Copy out the entries exactly, and wherever a picture appears, leave it out.
****
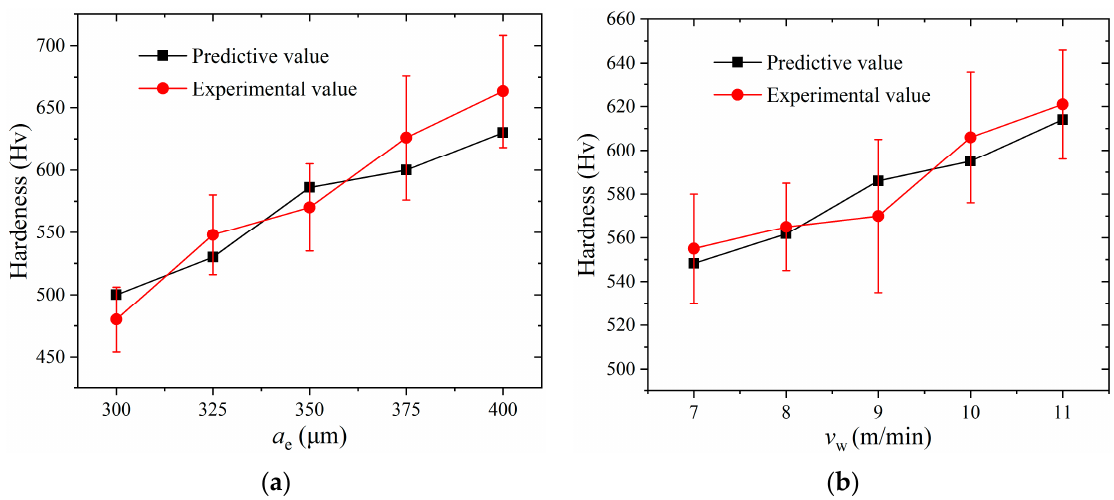
Figure 11. Comparison of the predictive value and experimental value of the surface hardness: ( a ) v w = 9 m/min, v s = 26.4 m/s; ( b ) a e = 350 μ m, v s = 26.4 m/s.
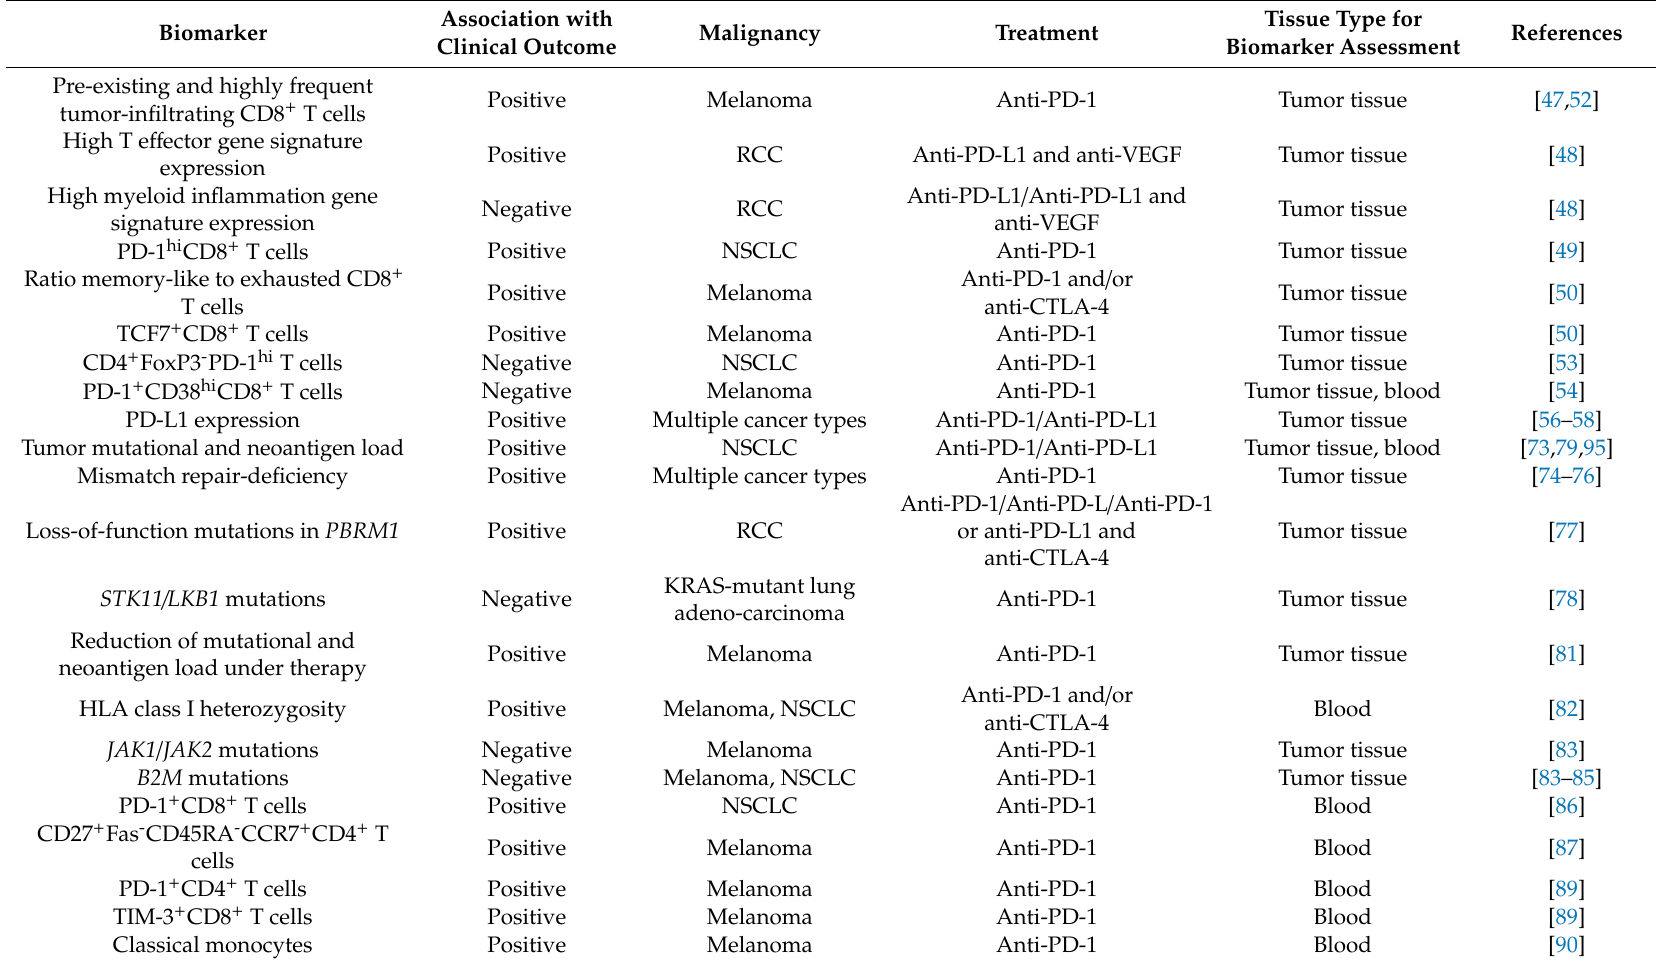
Table 1. Biomarkers associated with clinical response to anti-PD-1 or anti-PD-L1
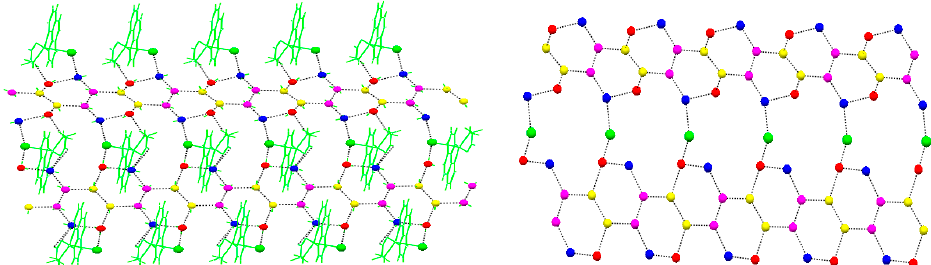
Figure 1. ( Left ) Depicting the hydrogen bond interaction of [CuCl(phen) (H 2 NCH 2 COO)] with the water cluster; ( Right ) View of the water–chloride T12(3) aggregate. The water clusters and Cl atoms are depicted as a ball and stick model for clarity. Colors are as follows: blue, O1w; red, O2w; pink, O3w; yellow, O4w; black dashed, hydrogen bond; green and capped stick, [CuCl(phen)(H 2 NCH 2 COO)] group and hydrogen atom.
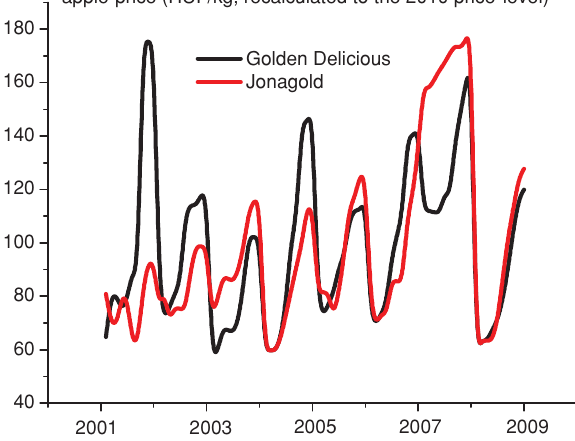
Figure2. The time series of producer prices of two important apple-varieties in Hungary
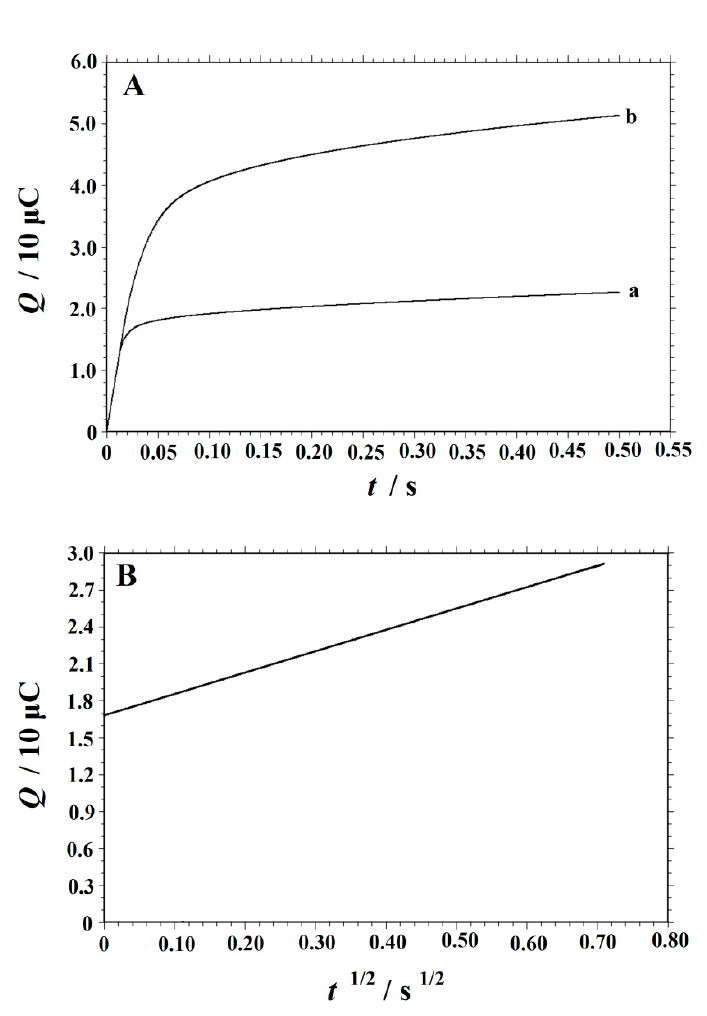
Figure 6. ( A ) Plot of Q – t curve obtained on the CeO 2 / ERGO / GCE in 0.1 M HCl solution in the absence (a) and presence (b) of 0.1 mM vanillin. ( B ) plot of Q – t 1 / 2 curve on the CeO 2 / ERGO / GCE (background subtracted).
****
*SOLUTION TO THIS EXERCISE*
Figure 11. Comparison of the predictive value and experimental value of the surface hardness: ( a ) v w = 9 m/min, v s = 26.4 m/s; ( b ) a e = 350 μ m, v s = 26.4 m/s.
Table 1. Biomarkers associated with clinical response to anti-PD-1 or anti-PD-L1
Figure 1. ( Left ) Depicting the hydrogen bond interaction of [CuCl(phen) (H 2 NCH 2 COO)] with the water cluster; ( Right ) View of the water–chloride T12(3) aggregate. The water clusters and Cl atoms are depicted as a ball and stick model for clarity. Colors are as follows: blue, O1w; red, O2w; pink, O3w; yellow, O4w; black dashed, hydrogen bond; green and capped stick, [CuCl(phen)(H 2 NCH 2 COO)] group and hydrogen atom.
Figure2. The time series of producer prices of two important apple-varieties in Hungary
Figure 6. ( A ) Plot of Q – t curve obtained on the CeO 2 / ERGO / GCE in 0.1 M HCl solution in the absence (a) and presence (b) of 0.1 mM vanillin. ( B ) plot of Q – t 1 / 2 curve on the CeO 2 / ERGO / GCE (background subtracted).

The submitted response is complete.